There is one place that is trying to save the history of the web, the Internet Archive and its Wayback Machine. Their intentions are good but even they have problems. The Wayback Machine simply takes a photo of the page and does not archive any of the site’s functionality.
Dougherty believes that this is the new twist on archiving ephemera (something transitory or short-lived).
“We use the rigor of archiving on things that we know are important, like newspapers,” she said.
“All of the Web needs to get put in that category. Even the places we know we should archive, like the New York Times (nytimes.com), they’re only archiving the content,” she said. “They’re not actually thinking about the container of the website and how important that is, why it would matter, and the different kinds of questions we could ask about the structure of that thing.”
Dougherty explained that though content is saved, advertisements are not, nor are the copy which lies above the scroll or below the scroll. A lot of history is being lost “We have lost a lot of perspective. We’ve lost the perspective about how easy things are now and how hard it used to be to create these things. We have lost a lot of the sense of the development of Web design. We’ve lost a lot of that history, it’s just gone,” she said.
The problem is not that difficult to fix, according to Dougherty there are three steps. Foremost we need to build a community that involves everybody (but especially archivists and tool builders coming together), create standards and practices for archiving, and build tools.
Loyola is currently involved in creating a digital repository for faculty and student work. Dougherty is currently working with the LUC Digital Repository Research Committee to create a space large enough to help alleviate some of these problems as they are faced by Loyola faculty and students. There have been other attempts to archive the Internet (like the Internet Archive and the Library of Congress) but they can only do so much.
The second step is establishing practices and standards for Internet archiving. “Web archiving should be standard practice for cultural institutions,” Dr. Dogherty said. “In academic circles, we need to instill in students the importance of archiving web materials as we study them.”

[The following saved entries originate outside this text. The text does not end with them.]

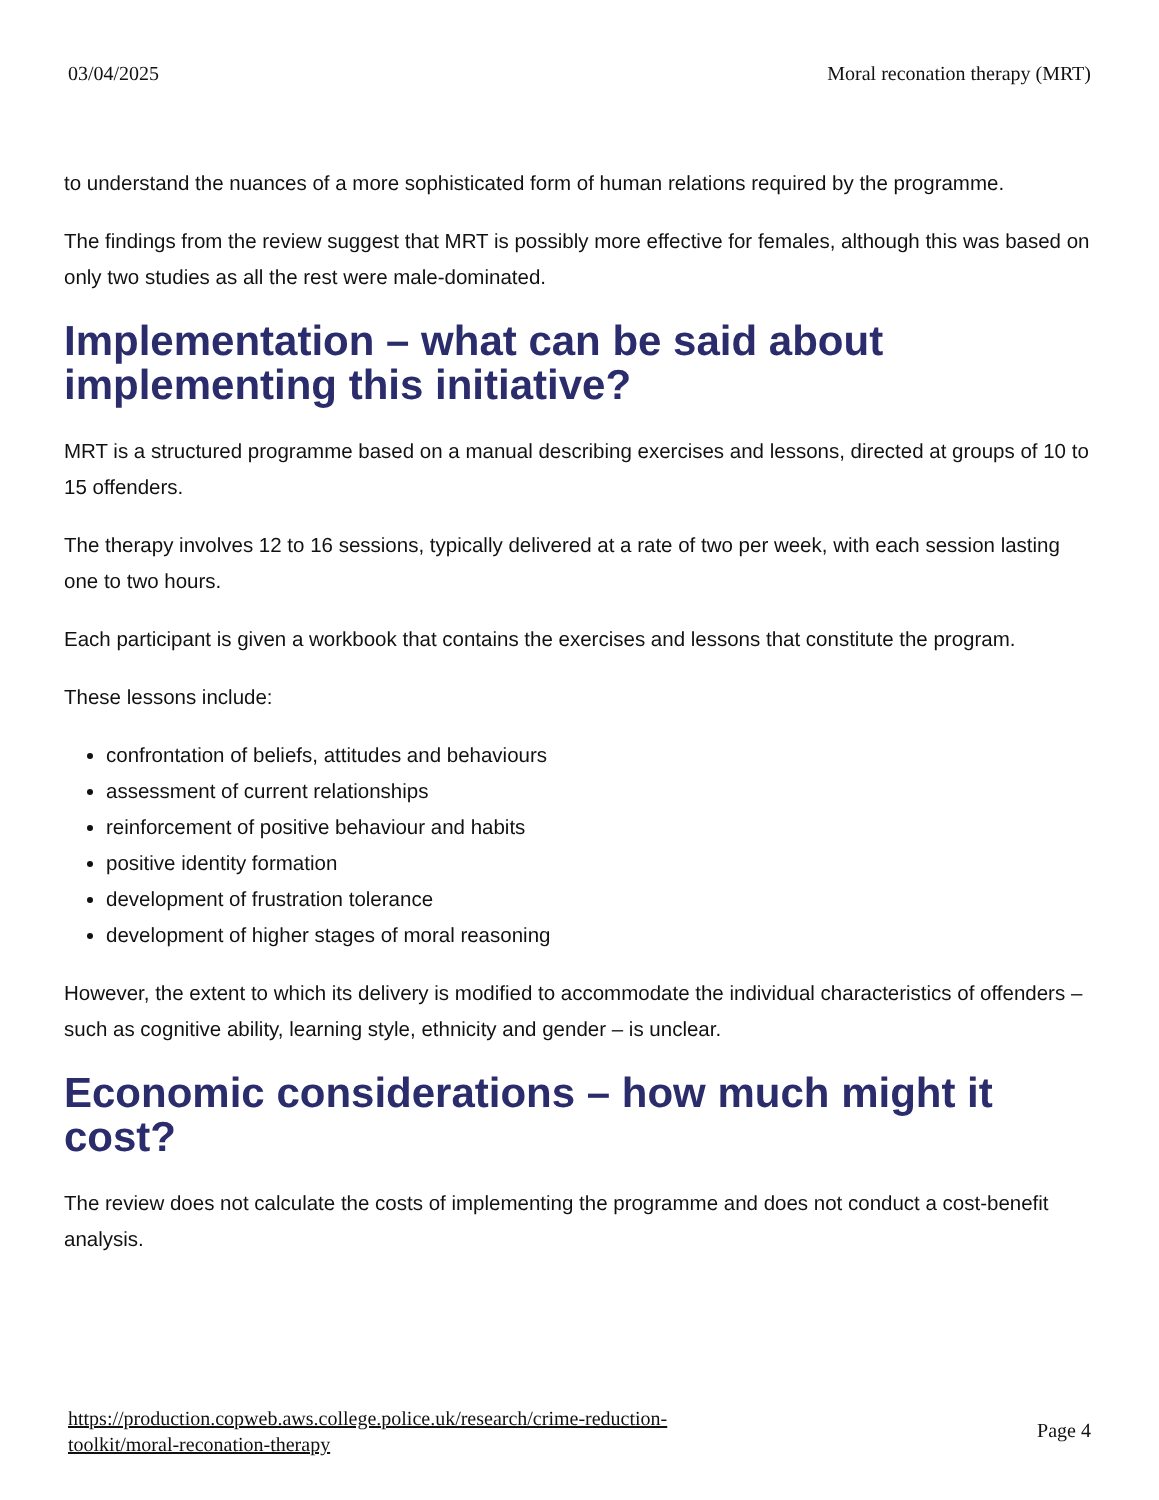03/04/2025 Moral reconation therapy (MRT)
to understand the nuances of a more sophisticated form of human relations required by the programme.
The findings from the review suggest that MRT is possibly more effective for females, although this was based on only two studies as all the rest were male-dominated.
Implementation – what can be said about implementing this initiative?
MRT is a structured programme based on a manual describing exercises and lessons, directed at groups of 10 to 15 offenders.
The therapy involves 12 to 16 sessions, typically delivered at a rate of two per week, with each session lasting one to two hours.
Each participant is given a workbook that contains the exercises and lessons that constitute the program.
These lessons include:
confrontation of beliefs, attitudes and behaviours
assessment of current relationships
reinforcement of positive behaviour and habits
positive identity formation
development of frustration tolerance
development of higher stages of moral reasoning
However, the extent to which its delivery is modified to accommodate the individual characteristics of offenders – such as cognitive ability, learning style, ethnicity and gender – is unclear.
Economic considerations – how much might it cost?
The review does not calculate the costs of implementing the programme and does not conduct a cost-benefit analysis.
https://production.copweb.aws.college.police.uk/research/crime-reduction-
toolkit/moral-reconation-therapy Page 4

The third and final step is to build the tools that we will use to archive. “We need to support infrastructure development for e-research, funding and institutional structures,” she said, “but we also need support for individual, ad hoc contributions to that infrastructure. We need more researchers collaborating to build their own research tools for digital scholarship and share them.”
What is most important is that everyone needs to do their part. The good news is that it’s not that difficult. “Just save everything. Document everything because we can,” Dougherty said. “It takes zero time and storage is cheap. We can pile all kinds of storage together.
“Even if you make the worst archive in the world of a bunch of pages today,10 years from now I might be really disappointed that I can only answer question A and not B and C because you didn’t capture that stuff, but at least that’s something. It’s better than nothing.”